Questions pertaining to danksharding validation committees

Hi all,

From this post on two-slot PBS, danksharding is meant to be a two-slot process, meaning (if I’ve understood it correctly) it will take two 8-second slots for the whole build-propose-verify-append process to be completed.

After the intermediate block deadline, we see the remaining ‘N-1 committees’ attest to the block body. My first questions:

  1. Is the committee size here still the same as that intended immediately post-Merge, i.e. 128 validators, or something else?
  2. What is N here? The whole validator set available divided by 128?
  3. These N-1 committees attest to the block body tying up to the block header. But do they also verify for data availability and transaction validity (i.e. check for validity proofs in the case of ZKRs, or raise fraud proofs in the case of ORs)?

My next questions relate to this popular report, and specifically, this image from it:

(Image taken from section titled ‘Danksharding – Honest Majority Validation’.)

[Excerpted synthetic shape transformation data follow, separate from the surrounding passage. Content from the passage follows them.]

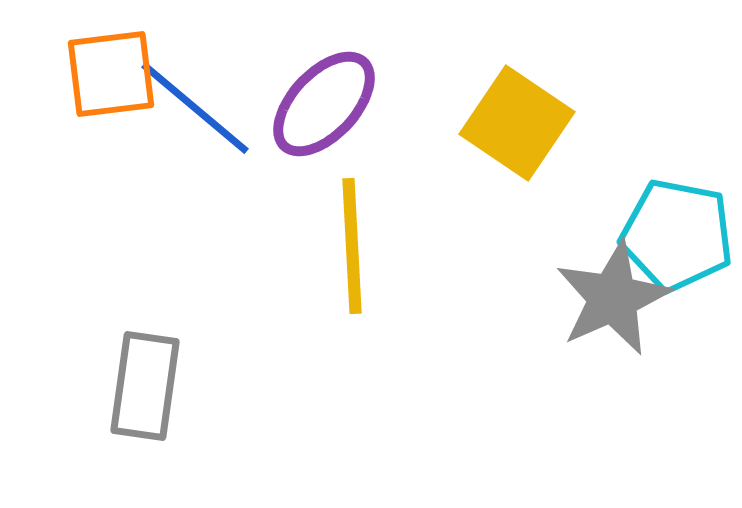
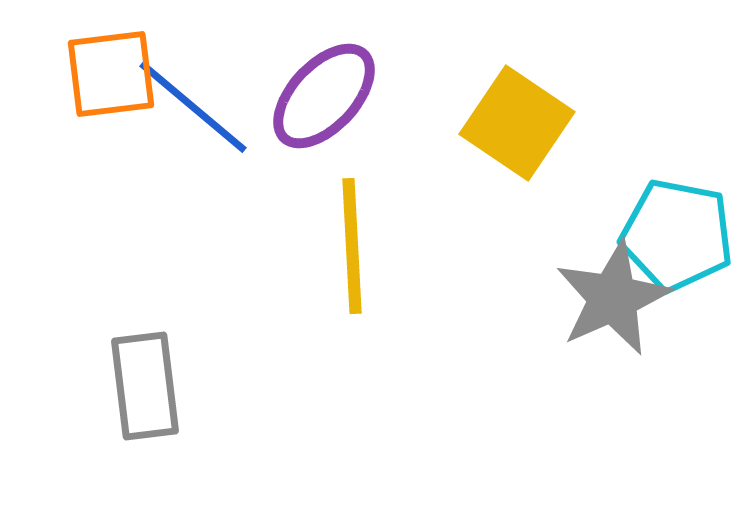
purple ellipse: moved 8 px up
blue line: moved 2 px left, 1 px up
gray rectangle: rotated 15 degrees counterclockwise
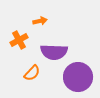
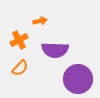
purple semicircle: moved 1 px right, 2 px up
orange semicircle: moved 12 px left, 5 px up
purple circle: moved 2 px down
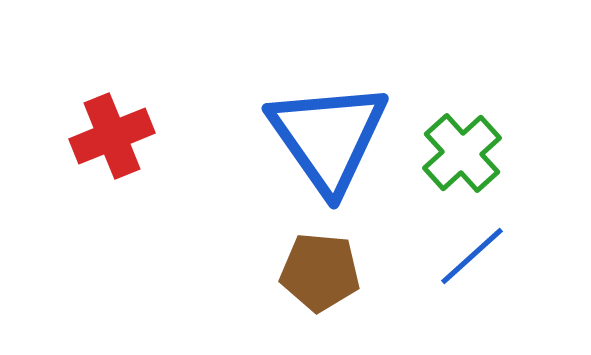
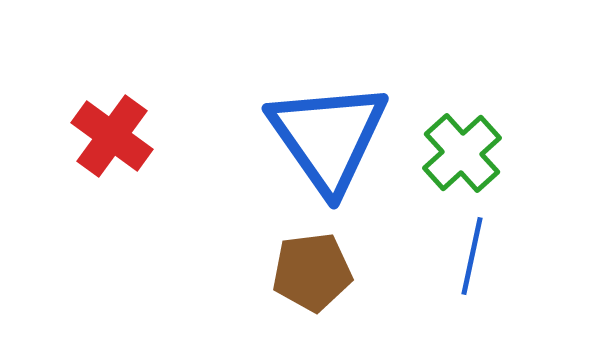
red cross: rotated 32 degrees counterclockwise
blue line: rotated 36 degrees counterclockwise
brown pentagon: moved 8 px left; rotated 12 degrees counterclockwise
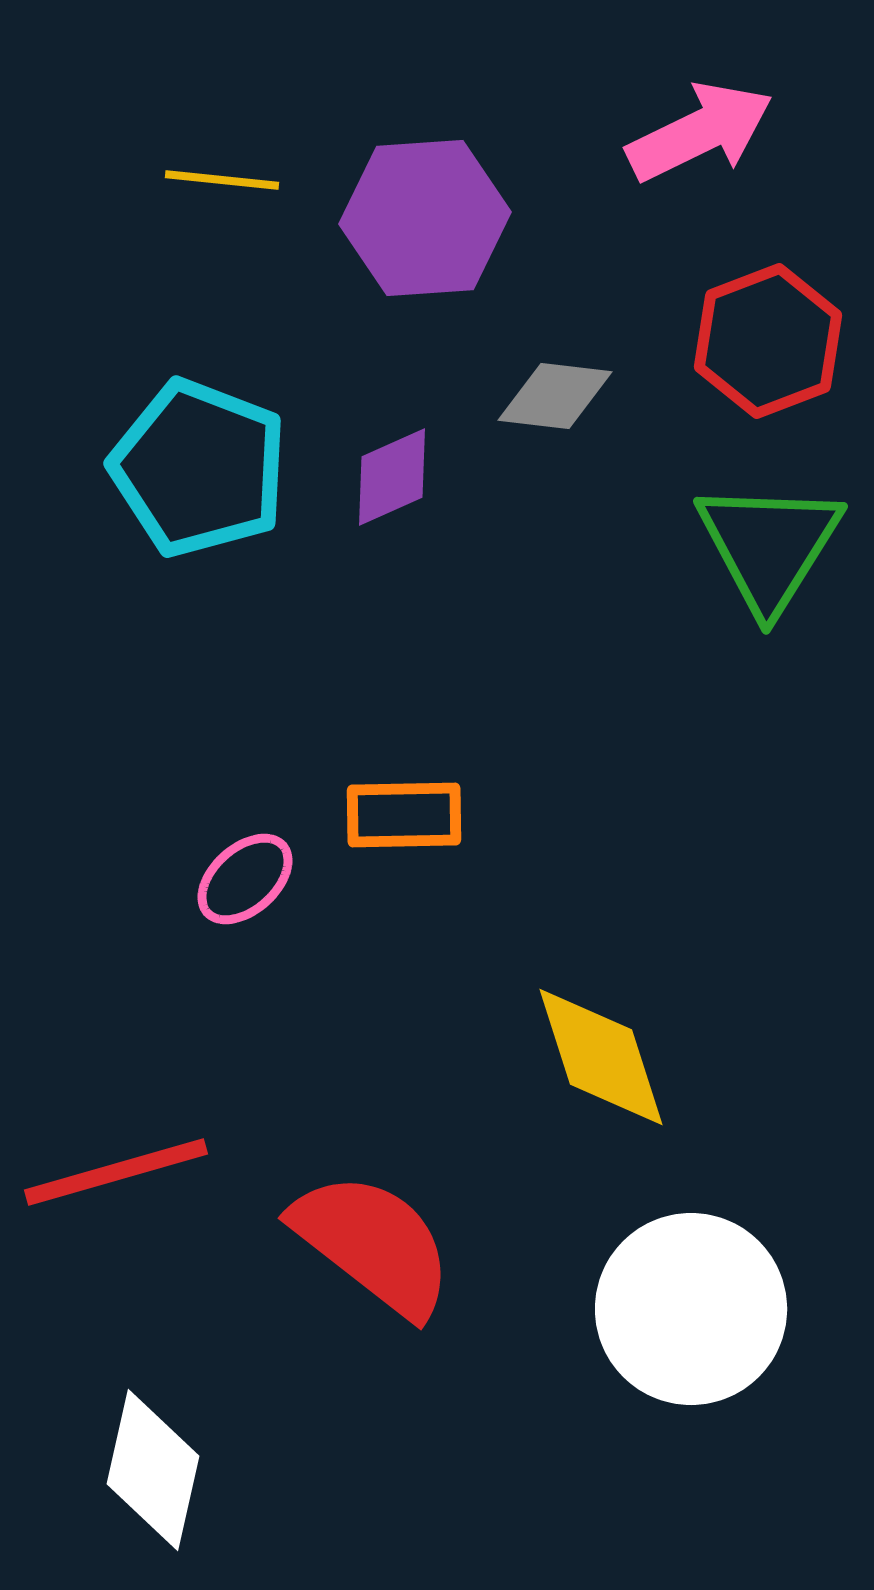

My additional questions from the image:

  1. 1/32 of the whole validator set is assigned to attest to the data availability of the block in each slot, as there are 32 slots in an epoch. But with PBS, the block cycle now should take two slots! So is this incorrect? Or should it be something like 1/16 attesting every two slots?
  2. Is ‘1/32 of the validator set’ meant to be the same as the ‘N-1 committees’, and these data availability checks happens at the same time as that process? Or is this data availability verification a separate process with different groups of validators that happens after the ‘N-1 committee’ attestation?
  3. Does the ‘1/32 of the validator set’ also attest to the transaction validity of each block?
  4. Later in the same report it’s stated that it’s intended for the other full nodes (i.e. those not in the validation set) to do their own private data availability sampling. If so, will they also be doing their own transaction validity verifications? This may be trivial for validity proofs, but I expect it may be quite onerous for fraud proofs. How would this work in practice?